▸ **TEXT ZUR ANALYSE**
···

Die Fremdheit der Geisteswissenschaften

Das Jahr der Geisteswissenschaften neigt sich seinem Ende zu. Zeit für erste Rück- und Ausblicke. Der Tagesspiegel berichtet von einer Veranstaltung in Berlin, die eine Bilanz des Jahres der Geisteswissenschaften zog. Vorgestellt wurde dabei auch ein an der Uni Potsdam erarbeiteter Atlas zu den sogenannten "Kleinen Fächern" an deutschen Hochschulen: "Jetzt konnte Schavan die lange erwartete Kartierung dieser Exoten vorlegen, deren Bestand an deutschen Unis gefährdet ist. Zu den ganz Kleinen gehören die 'Translatologie', die Wissenschaft vom  Übersetzen, oder die 'Provinzialrömische Archäologie'. Gefährdet sind auch die 'Sorabistik' und die 'Friesistik', die gleichwohl für die kulturelle Vielfalt in Deutschland stehen. (...)" Als klein gilt ein Fach, das an höchstens acht staatlichen Hochschulen vertreten ist und dort nur je zwei bis drei Professuren hat. Zurzeit gibt es rund 120 Kleine Fächer."

···

▸ **AUFGABE**
Schreiben Sie den Text über die Fremdheit der Geisteswissenschaften vollständig und wortgetreu ab. Die anschließenden Zeilen werden nicht benötigt.

▸ **DATENAUSZUG**

···

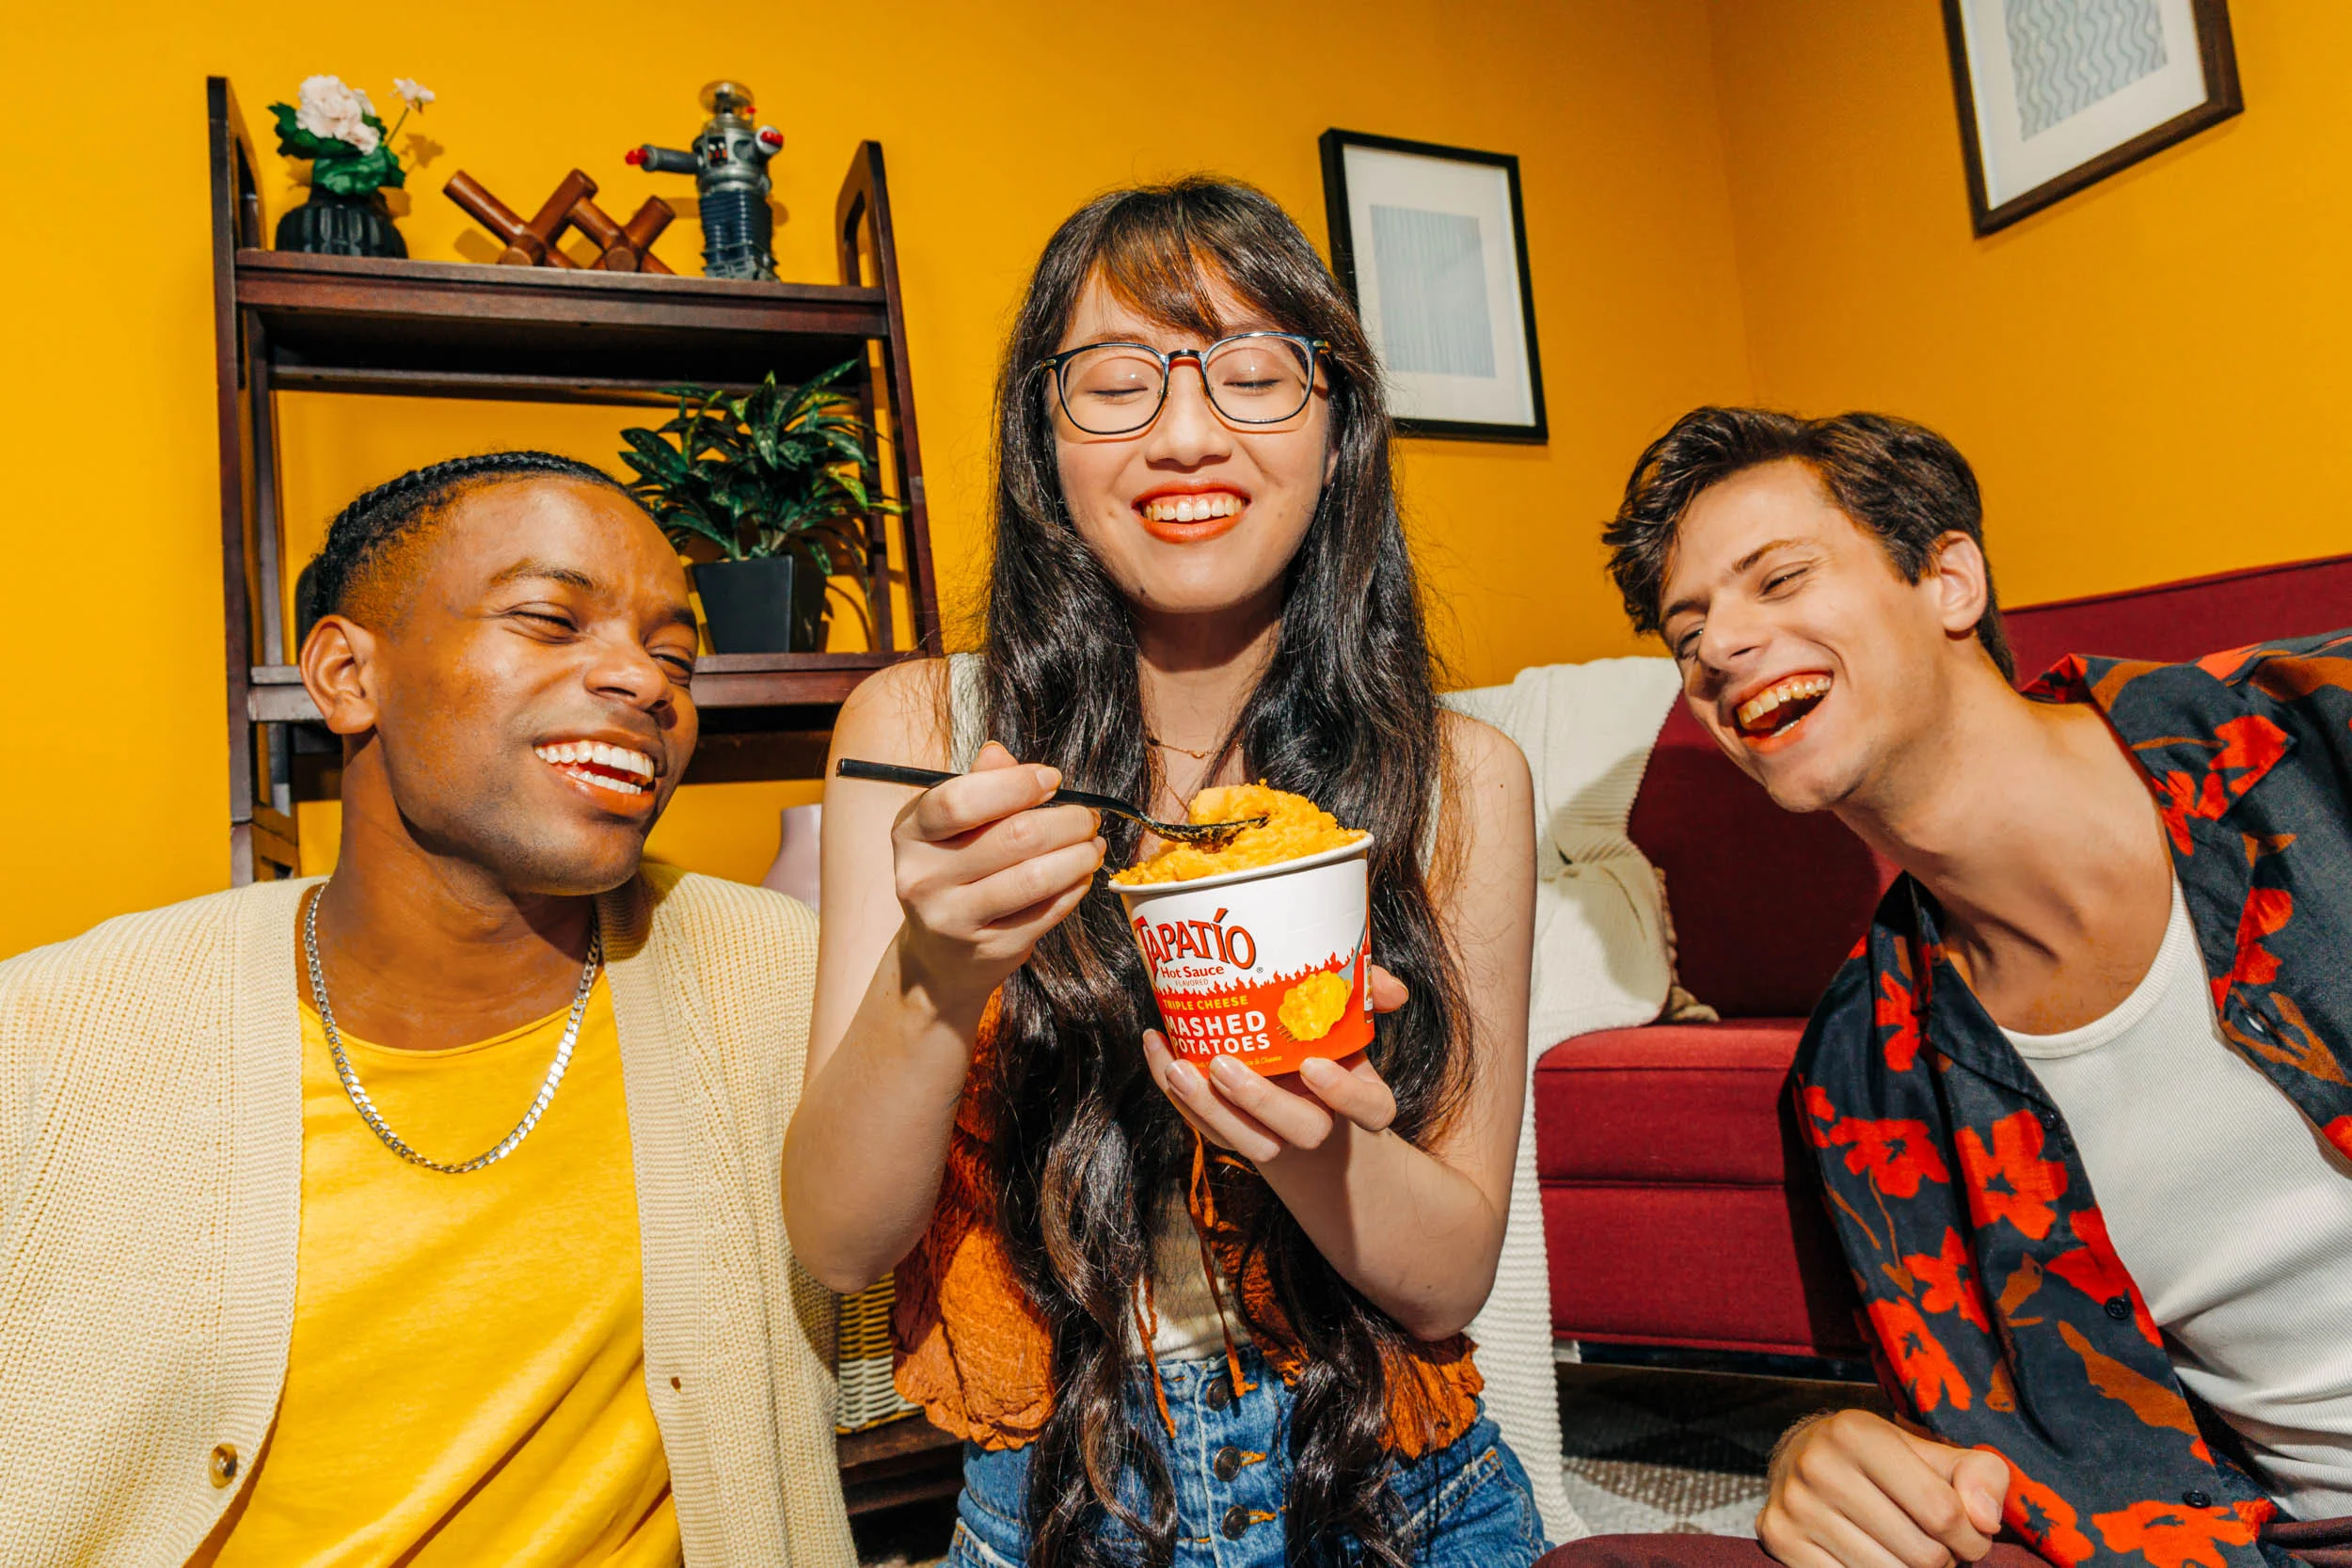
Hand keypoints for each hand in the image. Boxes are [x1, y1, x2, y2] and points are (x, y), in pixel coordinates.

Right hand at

···

▸ **LÖSUNG**
Die Fremdheit der Geisteswissenschaften

Das Jahr der Geisteswissenschaften neigt sich seinem Ende zu. Zeit für erste Rück- und Ausblicke. Der Tagesspiegel berichtet von einer Veranstaltung in Berlin, die eine Bilanz des Jahres der Geisteswissenschaften zog. Vorgestellt wurde dabei auch ein an der Uni Potsdam erarbeiteter Atlas zu den sogenannten "Kleinen Fächern" an deutschen Hochschulen: "Jetzt konnte Schavan die lange erwartete Kartierung dieser Exoten vorlegen, deren Bestand an deutschen Unis gefährdet ist. Zu den ganz Kleinen gehören die 'Translatologie', die Wissenschaft vom  Übersetzen, oder die 'Provinzialrömische Archäologie'. Gefährdet sind auch die 'Sorabistik' und die 'Friesistik', die gleichwohl für die kulturelle Vielfalt in Deutschland stehen. (...)" Als klein gilt ein Fach, das an höchstens acht staatlichen Hochschulen vertreten ist und dort nur je zwei bis drei Professuren hat. Zurzeit gibt es rund 120 Kleine Fächer."